(Thesis) Reservoir Computing With Dynamical Systems

TL;DR

This thesis establishes theoretical foundations for reservoir computing with Echo State Networks (ESNs) applied to deterministic and stochastic systems, demonstrating their universal approximation capabilities and applications in solving PDEs.

Contribution

It provides rigorous proofs of the generalized synchronization properties of ESNs, links to Takens' embedding theorem, and extends the universal approximation theory to stochastic processes and PDE solving.

Findings

ESNs with the ESP exhibit generalized synchronization with input systems.

Linear ESNs can universally approximate functions and time series.

Reservoir computers can numerically solve linear PDEs.

Abstract

A reservoir computer is a special type of neural network, where most of the weights are randomly fixed and only a subset are trained. In this thesis we prove results about reservoir computers trained on deterministic dynamical systems, and stochastic processes. We focus mostly on a special type of reservoir computer called an Echo State Network (ESN). In the deterministic case, we prove (under some assumptions) that if a reservoir computer has the Echo State Property (ESP), then there is a C1 generalised synchronisation between the input dynamical system and the dynamics in the reservoir space. Furthermore, we prove that a reservoir computer with the local ESP in several disjoint subsets of the reservoir space will admit several distinct generalised synchronisations. In the special case that the reservoir map is linear, and has the ESP, we prove that the generalised synchronisation is generically an embedding.
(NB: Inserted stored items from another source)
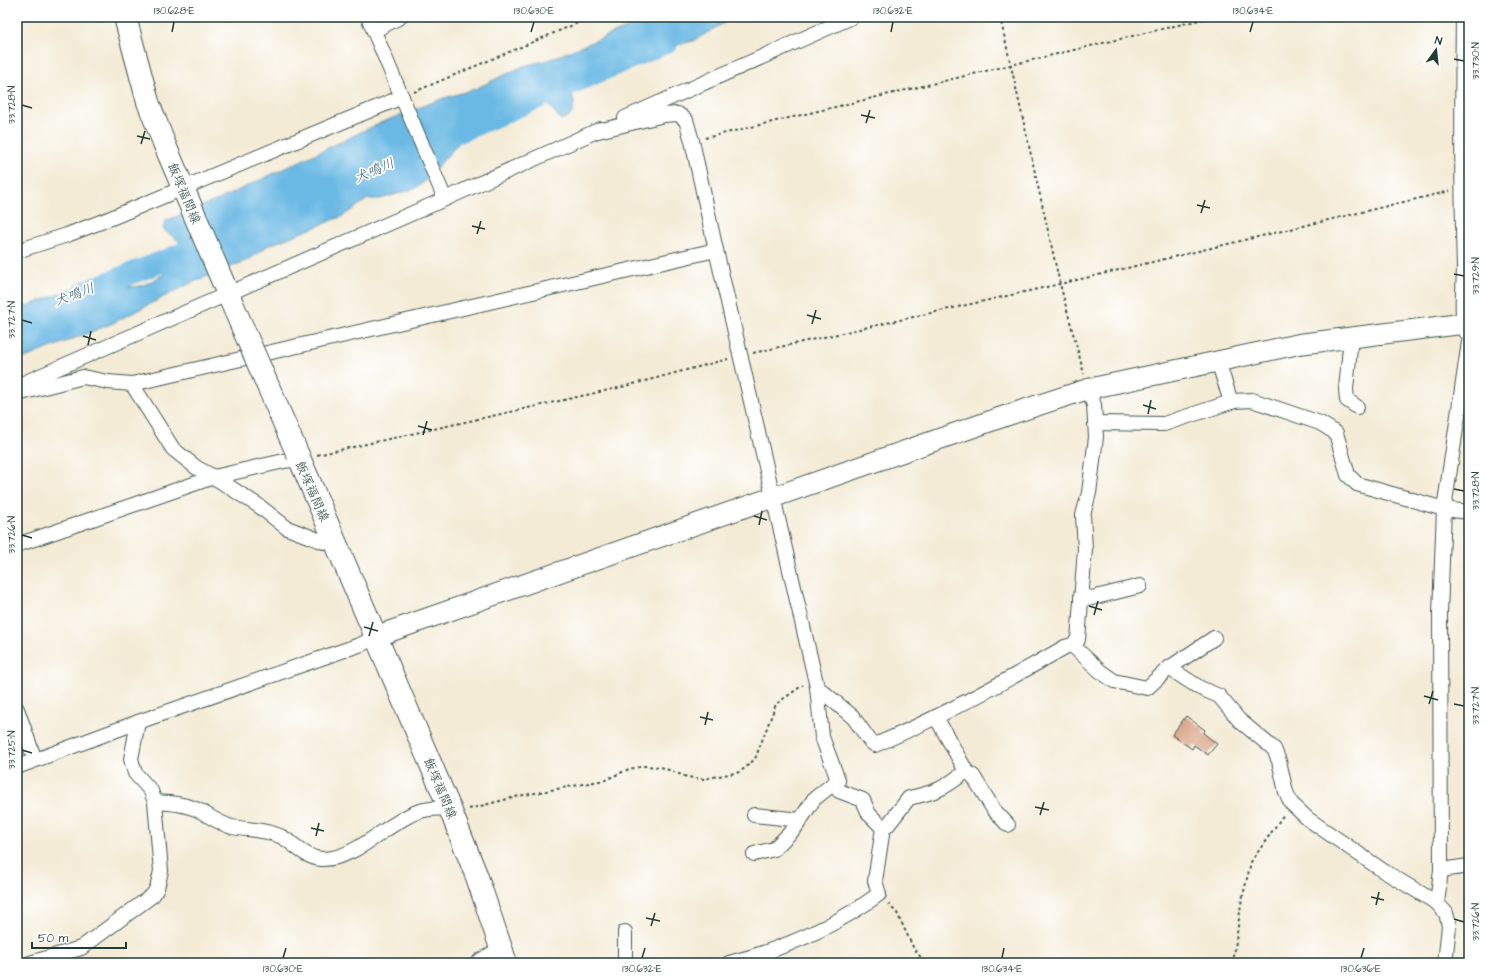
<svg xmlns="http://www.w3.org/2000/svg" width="1486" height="980" font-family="'Architects Daughter','Klee One',sans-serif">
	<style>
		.water { fill: #6ab9e4; stroke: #447b8c }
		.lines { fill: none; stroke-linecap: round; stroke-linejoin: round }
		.river { stroke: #6ab9e4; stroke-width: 22 }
		.building { fill: #dba68a }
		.street-casing { stroke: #3f574c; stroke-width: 16 }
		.secondary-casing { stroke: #3f574c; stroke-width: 22 }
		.primary-casing { stroke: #3f574c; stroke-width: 24 }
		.path { stroke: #3f574c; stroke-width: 2; stroke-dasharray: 3 3; stroke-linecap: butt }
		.street { stroke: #fff; stroke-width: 14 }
		.secondary { stroke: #fff; stroke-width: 20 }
		.primary { stroke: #fff; stroke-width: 22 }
		.primary-bridge-casing { stroke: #3f574c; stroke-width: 24; stroke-linecap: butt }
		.primary-bridge { stroke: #fff; stroke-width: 22 }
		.ticks { fill: none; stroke: #1f3d34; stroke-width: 1.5 }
		.labels { text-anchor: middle; stroke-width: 3.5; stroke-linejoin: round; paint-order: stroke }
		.street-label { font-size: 13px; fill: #1f3d34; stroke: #fff }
		.water-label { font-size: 14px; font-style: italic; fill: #366269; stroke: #fff }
		.neatline { fill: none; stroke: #1f3d34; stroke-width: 1.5 }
		.ticks-label { font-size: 10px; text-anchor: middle; fill: #1f3d34 }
	</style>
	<rect width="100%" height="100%" fill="#fff"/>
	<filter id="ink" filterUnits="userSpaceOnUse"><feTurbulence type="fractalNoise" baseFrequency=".025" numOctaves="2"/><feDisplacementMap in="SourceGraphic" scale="8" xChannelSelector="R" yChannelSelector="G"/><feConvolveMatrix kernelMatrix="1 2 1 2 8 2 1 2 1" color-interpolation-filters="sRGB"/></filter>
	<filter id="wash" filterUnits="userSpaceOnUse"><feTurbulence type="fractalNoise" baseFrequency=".012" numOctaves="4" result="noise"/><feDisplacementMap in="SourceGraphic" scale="16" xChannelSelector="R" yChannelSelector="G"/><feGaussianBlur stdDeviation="0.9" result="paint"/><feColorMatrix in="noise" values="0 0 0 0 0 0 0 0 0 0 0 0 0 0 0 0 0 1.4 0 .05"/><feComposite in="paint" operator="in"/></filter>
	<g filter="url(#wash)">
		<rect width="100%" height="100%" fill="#f4ebd6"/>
		<path class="water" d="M 653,17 L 734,17 L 693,41 L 629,57 L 578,86 C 570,92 573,95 574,103 C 574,107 572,112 570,116 L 561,120 L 546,102 L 541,100 L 529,100 L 509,105 L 493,115 L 477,129 L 465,136 L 423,183 L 414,189 L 380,199 L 368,199 L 343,216 L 267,246 L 250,259 L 191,283 L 111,324 L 17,361 L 17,310 L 103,277 C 135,290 135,291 164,274 L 166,267 L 183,259 C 182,237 177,241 163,229 L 165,221 L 220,199 L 380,123 L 441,99 L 475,89 L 523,66 L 548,60 Z"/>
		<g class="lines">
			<g class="river">
				<path d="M 459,132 L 668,42"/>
				<path d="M 84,292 L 169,259 L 210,241"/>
			</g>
		</g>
		<g id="blocks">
			<path class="building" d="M 1186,716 L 1205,730 L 1203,733 L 1217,744 L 1208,755 L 1194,745 L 1192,749 L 1172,735 Z"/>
		</g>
	</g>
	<g filter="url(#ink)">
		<use href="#blocks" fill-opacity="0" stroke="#3f574c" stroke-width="1"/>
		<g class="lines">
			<g class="street-casing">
				<g id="street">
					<path d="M 368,17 L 445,199"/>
					<path d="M 1463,17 C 1462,100 1461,183 1464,266 C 1464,285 1460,316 1466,332"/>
					<path d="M 375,30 L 400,17"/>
					<path d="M 625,118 L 852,17"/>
					<path d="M 594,132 L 664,115 L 678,114 L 686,120 L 692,141 L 716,250 L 817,687 L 822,737 L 838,780 L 837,787 L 839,791 L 863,800 L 869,814 L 883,828 L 875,881 L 879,894 C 833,928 784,949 729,963"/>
					<path d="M 17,251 L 67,235 L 111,218 L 402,97"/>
					<path d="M 1351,337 L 1346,389 L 1347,400 L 1357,407"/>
					<path d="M 1218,361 L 1231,402"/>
					<path d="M 132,384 L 173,449 L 197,468 L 214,477 L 259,506 L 287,528 L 324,542 L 335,539"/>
					<path d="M 17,386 L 445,199 L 601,129"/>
					<path d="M 17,394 L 83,377 L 108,382 L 132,384 L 716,250"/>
					<path d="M 1095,423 L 1164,424 L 1234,401 L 1252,400 L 1320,423 L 1336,433 L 1348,475 L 1357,484 L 1444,509 L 1469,512"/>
					<path d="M 17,545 L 214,477 L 284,461 L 299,459"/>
					<path d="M 1081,596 L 1092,598 L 1140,586"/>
					<path d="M 1072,645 L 1100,671 L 1114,681 L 1147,688 L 1169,668 L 1200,688 L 1219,696 L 1239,720 L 1274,749 L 1279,761 L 1286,792 L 1291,803 L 1308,819 L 1382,870 L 1437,903 L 1446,913 L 1449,926 L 1445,963"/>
					<path d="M 1169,668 L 1214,638"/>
					<path d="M 817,687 L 853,717 L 870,741 L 875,745 C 941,717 1003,683 1065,647 L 1072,645 L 1078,640 L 1085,549 L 1083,515 L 1089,493 L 1096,437 L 1094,405 L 1088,389"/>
					<path d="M 17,709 L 35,760"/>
					<path d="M 17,767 L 138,722 L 362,644 L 377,636"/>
					<path d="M 966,771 L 973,776 L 994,810 L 1008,825"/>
					<path d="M 155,802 C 172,803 187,804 202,812 C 212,818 221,824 232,827 C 248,830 264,829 280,836 C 295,843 304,858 322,859 C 355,860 387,823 417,812 C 428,808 438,808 450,809"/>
					<path d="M 754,815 L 800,820"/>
					<path d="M 883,828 L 887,826 L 909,798 C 936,792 944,789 966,771 L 936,717"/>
					<path d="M 754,854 L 774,849 L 795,828 L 814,799 L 838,780"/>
					<path d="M 1441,870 L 1469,866"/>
					<path d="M 1437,903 L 1441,870 L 1440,613 L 1444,509 L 1469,342"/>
					<path d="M 30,963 L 81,948 L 153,895 L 157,888 L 161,871 L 155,802 L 151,791 L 135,773 L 131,759 L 138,722"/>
					<path d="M 625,963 L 625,932"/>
				</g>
			</g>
			<g class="secondary-casing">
				<g id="secondary">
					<path d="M 377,636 L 1005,416 L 1088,389 L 1299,344 L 1469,323"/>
					<path d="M 482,963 L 503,951"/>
				</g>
			</g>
			<g class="primary-casing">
				<g id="primary">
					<path d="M 125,17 L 148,102 L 164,143 L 231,301"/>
					<path d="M 298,455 L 450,809 L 477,877 L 506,963"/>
				</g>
			</g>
			<g class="path">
				<path d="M 1000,17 L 1060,284 L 1084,374"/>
				<path d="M 414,92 L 592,17"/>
				<path d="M 705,138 L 1212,17"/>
				<path d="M 753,353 L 1060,284 L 1450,191"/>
				<path d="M 317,455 L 622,387 L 728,359"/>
				<path d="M 469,809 L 519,796 L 605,780 L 629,769 L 645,766 L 661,767 L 687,777 L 703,779 L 740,772 L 755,759 L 776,704 L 803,685"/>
				<path d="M 888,904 L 897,913 L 913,947 L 925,963"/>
				<path d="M 1233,963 L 1241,904 L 1251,862 L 1284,814"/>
			</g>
			<use href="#street" class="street"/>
			<use href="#secondary" class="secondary"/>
			<use href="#primary" class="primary"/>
			<g class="primary-bridge-casing">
				<path id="primary-bridge" d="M 231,301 L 298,455"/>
			</g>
			<use href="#primary-bridge" class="primary-bridge"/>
		</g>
	</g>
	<path class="ticks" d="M 172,32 L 174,22M 531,32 L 534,22M 891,32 L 893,22M 1250,32 L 1253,22M 1454,59 L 1464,61M 22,105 L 32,108M 861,115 L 875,118M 866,123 L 870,110M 137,136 L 150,139M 141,144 L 145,131M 1197,205 L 1210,208M 1201,213 L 1205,200M 472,226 L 485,229M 477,234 L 481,221M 1454,274 L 1464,276M 807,315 L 821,319M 22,320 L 32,323M 812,324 L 816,310M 83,336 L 96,340M 88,345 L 91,331M 1143,405 L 1156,409M 1148,414 L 1151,400M 418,426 L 432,430M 423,435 L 427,421M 1454,489 L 1464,491M 754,516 L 767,520M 759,525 L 762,511M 22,535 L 32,538M 1089,606 L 1102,610M 1094,615 L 1098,601M 364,627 L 378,631M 369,636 L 373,622M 1424,696 L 1438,700M 1429,704 L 1433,691M 1454,704 L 1464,706M 700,717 L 713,720M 705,725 L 708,712M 22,750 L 32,753M 1035,807 L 1049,810M 1040,815 L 1044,802M 311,828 L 324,831M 316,836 L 319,823M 1371,897 L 1384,900M 1376,905 L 1379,892M 646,918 L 660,921M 1454,919 L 1464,922M 651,926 L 655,913M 283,958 L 286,948M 642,958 L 645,948M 1002,958 L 1004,948M 1361,958 L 1364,948"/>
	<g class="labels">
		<g class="street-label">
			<text transform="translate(185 193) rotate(67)" y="5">飯塚福間線</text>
			<text transform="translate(313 491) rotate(66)" y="5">飯塚福間線</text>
			<text transform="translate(441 788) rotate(67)" y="5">飯塚福間線</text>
		</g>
		<g class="water-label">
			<text transform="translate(374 170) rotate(-23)" y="5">犬鳴川</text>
			<text transform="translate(74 294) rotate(-20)" y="5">犬鳴川</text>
		</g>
	</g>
	<rect width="1486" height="980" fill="none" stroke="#fff" stroke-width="44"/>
	<g transform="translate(1436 50) rotate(15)" stroke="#ffffff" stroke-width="3" paint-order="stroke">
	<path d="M0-3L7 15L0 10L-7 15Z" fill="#1f3d34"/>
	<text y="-6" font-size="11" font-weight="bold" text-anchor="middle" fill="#1f3d34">N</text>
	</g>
	<path d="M32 942v6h94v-6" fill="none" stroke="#1f3d34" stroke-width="2"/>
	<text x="38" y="942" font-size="12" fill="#1f3d34" stroke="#ffffff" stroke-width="3" paint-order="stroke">50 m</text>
	<rect x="22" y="22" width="1442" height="936" class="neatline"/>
	<g class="ticks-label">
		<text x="174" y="14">130.628°E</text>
		<text x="534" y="14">130.630°E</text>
		<text x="893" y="14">130.632°E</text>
		<text x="1253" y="14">130.634°E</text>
		<text transform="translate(1475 61) rotate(-90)" y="4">33.730°N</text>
		<text transform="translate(11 105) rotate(-90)" y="4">33.728°N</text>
		<text transform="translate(1475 276) rotate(-90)" y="4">33.729°N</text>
		<text transform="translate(11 320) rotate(-90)" y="4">33.727°N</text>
		<text transform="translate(1475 491) rotate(-90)" y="4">33.728°N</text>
		<text transform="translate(11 535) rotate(-90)" y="4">33.726°N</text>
		<text transform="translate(1475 706) rotate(-90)" y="4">33.727°N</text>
		<text transform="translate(11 750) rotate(-90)" y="4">33.725°N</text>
		<text transform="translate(1475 922) rotate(-90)" y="4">33.726°N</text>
		<text x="283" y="972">130.630°E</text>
		<text x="642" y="972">130.632°E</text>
		<text x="1002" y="972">130.634°E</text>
		<text x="1361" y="972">130.636°E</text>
	</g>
</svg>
This result admits Takens' embedding Theorem as a special case. We go to show that ESNs trained on scalar observations of an ergodic dynamical system can approximate an arbitrary target function, including the next step map used in time series forecasting. This universal approximation property holds despite the training process being entirely linear. We prove analogous results for ESNs trained on observations of a stochastic process, which are not be Markovian in general. We use these results to develop supervised learning, and reinforcement learning algorithms supported by an ESN. In the penultimate chapter of this thesis, we use a reservoir computer to numerically solve linear PDEs. In the final chapter, we conclude and discuss directions for future work.